Hal ini diungkapkan Safaruddin saat menjadi pembicara diskusi publik dengan tema “Revisi Qanun LKS, Perlukah?”. Diskusi ini digelar oleh Program Studi (Prodi) Hukum Ekonomi Syariah (HES) Fakultas Syariah dan Hukum (FSH) UIN Ar-Raniry Banda Aceh, Jum’at (26/5/2023) kemarin.
Safaruddin menyebutkan, bahwa larangan bank konvensional untuk beroperasi di Aceh melanggar konstitusi.
Ia menjelaskan, bahwa Qanun Nomor 11 Tahun 2018 tentang Lembaga Keuangan Syariah (LKS) seharusnya mengatur soal keuangan syariah dan bukan bank konvensional.
Safaruddin mendorong, agar revisi Qanun LKS untuk memfokuskan pada Lembaga keuangan Syariah tersebut.
“Misanya pada Pasal 2, dinyatakan bahwa lembaga keuangan yang beroperasi di Aceh harus berdasarkan prinsip syariah,” ujar Safaruddin.
Selain itu, di Pasal 65 disebutkan lembaga keuangan yang beroperasi di Aceh wajib menyesuaikan dengan Qanun ini paling lama tiga tahun.
Ia melihat, bahwa usulan revisi agar menambah kata ‘syariah’ pada kedua pasal tersebut, setelah kata lembaga keuangan sehingga menjadi lembaga keuangan syariah.
Menurutnya, qanun ini hanya khusus untuk mensyariahkan perbankan syariah, agar perbankan syariah menjadi lebih syariah.
“Bukan sebaliknya mengatur perbankan konvensional,” kata Ikatan Advokasi Indonesia (IKADIN) Aceh ini.
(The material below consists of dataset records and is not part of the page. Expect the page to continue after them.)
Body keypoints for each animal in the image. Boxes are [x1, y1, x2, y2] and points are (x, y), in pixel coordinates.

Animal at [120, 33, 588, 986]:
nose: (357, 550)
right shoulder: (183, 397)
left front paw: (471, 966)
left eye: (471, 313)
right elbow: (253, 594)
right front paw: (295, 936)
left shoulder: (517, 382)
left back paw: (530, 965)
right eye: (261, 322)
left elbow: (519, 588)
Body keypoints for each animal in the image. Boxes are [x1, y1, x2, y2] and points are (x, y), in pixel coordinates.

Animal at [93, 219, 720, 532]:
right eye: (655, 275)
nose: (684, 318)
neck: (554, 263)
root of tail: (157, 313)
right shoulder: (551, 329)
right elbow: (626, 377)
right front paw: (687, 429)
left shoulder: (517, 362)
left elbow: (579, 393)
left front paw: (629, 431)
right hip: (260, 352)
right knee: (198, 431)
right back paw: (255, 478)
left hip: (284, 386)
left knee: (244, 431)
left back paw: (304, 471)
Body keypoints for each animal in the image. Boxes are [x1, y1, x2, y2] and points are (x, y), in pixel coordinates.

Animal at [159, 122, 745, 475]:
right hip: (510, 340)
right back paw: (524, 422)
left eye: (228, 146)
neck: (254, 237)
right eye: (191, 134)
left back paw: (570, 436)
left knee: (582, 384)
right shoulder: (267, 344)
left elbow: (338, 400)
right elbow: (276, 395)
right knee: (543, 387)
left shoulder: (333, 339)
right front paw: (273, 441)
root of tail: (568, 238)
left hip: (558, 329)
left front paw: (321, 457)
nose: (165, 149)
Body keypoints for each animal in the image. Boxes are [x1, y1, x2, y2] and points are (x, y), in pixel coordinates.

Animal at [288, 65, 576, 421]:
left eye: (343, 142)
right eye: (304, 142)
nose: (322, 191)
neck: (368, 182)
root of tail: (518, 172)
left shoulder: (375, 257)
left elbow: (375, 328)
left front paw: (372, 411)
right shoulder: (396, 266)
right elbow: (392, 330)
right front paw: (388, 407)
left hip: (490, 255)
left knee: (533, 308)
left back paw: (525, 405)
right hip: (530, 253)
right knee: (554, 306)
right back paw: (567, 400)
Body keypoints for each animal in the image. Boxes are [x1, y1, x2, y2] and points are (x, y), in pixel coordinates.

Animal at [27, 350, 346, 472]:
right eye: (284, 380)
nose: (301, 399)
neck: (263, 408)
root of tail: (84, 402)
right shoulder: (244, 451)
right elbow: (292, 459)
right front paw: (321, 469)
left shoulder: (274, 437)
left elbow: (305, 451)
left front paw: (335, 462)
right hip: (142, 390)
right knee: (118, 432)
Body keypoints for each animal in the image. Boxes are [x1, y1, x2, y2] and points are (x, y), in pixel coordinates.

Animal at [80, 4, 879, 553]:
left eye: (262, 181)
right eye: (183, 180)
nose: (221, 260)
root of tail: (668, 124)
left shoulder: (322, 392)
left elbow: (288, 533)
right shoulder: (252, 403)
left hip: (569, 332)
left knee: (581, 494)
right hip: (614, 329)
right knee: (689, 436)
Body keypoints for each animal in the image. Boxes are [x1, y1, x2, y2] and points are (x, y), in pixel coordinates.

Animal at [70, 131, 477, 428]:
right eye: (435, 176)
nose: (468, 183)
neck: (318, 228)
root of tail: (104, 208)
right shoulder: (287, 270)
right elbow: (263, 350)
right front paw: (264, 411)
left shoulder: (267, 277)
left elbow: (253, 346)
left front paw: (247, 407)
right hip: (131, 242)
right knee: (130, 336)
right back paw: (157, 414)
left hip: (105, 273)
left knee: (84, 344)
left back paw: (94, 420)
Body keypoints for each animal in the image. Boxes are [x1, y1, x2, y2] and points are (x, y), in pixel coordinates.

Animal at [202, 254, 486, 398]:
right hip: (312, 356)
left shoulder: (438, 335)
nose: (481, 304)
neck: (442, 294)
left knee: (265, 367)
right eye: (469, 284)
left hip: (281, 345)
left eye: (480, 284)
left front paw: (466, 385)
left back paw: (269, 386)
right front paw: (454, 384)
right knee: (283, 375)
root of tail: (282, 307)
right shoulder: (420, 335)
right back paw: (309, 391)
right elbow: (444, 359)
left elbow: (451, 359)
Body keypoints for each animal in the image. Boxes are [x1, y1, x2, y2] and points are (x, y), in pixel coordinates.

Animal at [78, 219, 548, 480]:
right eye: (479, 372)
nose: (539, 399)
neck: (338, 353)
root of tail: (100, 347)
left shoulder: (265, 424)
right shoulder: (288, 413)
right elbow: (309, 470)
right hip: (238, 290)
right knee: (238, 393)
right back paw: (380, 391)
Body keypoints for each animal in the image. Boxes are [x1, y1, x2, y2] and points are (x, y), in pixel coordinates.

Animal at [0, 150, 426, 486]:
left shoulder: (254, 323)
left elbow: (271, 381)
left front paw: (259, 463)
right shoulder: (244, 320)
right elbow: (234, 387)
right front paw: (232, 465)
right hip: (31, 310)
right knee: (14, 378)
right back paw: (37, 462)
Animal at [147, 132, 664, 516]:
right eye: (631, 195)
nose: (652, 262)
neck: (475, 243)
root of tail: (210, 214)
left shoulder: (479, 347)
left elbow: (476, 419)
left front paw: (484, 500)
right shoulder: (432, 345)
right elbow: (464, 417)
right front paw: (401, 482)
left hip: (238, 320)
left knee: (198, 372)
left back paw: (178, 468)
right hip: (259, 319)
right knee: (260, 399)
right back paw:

Sementara Ketua Prodi HES Dr iur Chairul Fahmi MA menjelaskan bahwa secara konstitusi Qanun LKS adalah perintah Undang-undang, dimana Pasal 2 UU Nomor 44 Tahun 1999 tentang Penyelenggaraan Keistimewaaan Aceh, Pasal 125, 126, 127, dan 154 UU Nomor 11 Tahun 2006 tentang Pemerintahan Aceh (UUPA), dan Pasal 21 Qanun Nomor 8 Tahun 2014 tentang Pokok-pokok Syariat Islam di Aceh.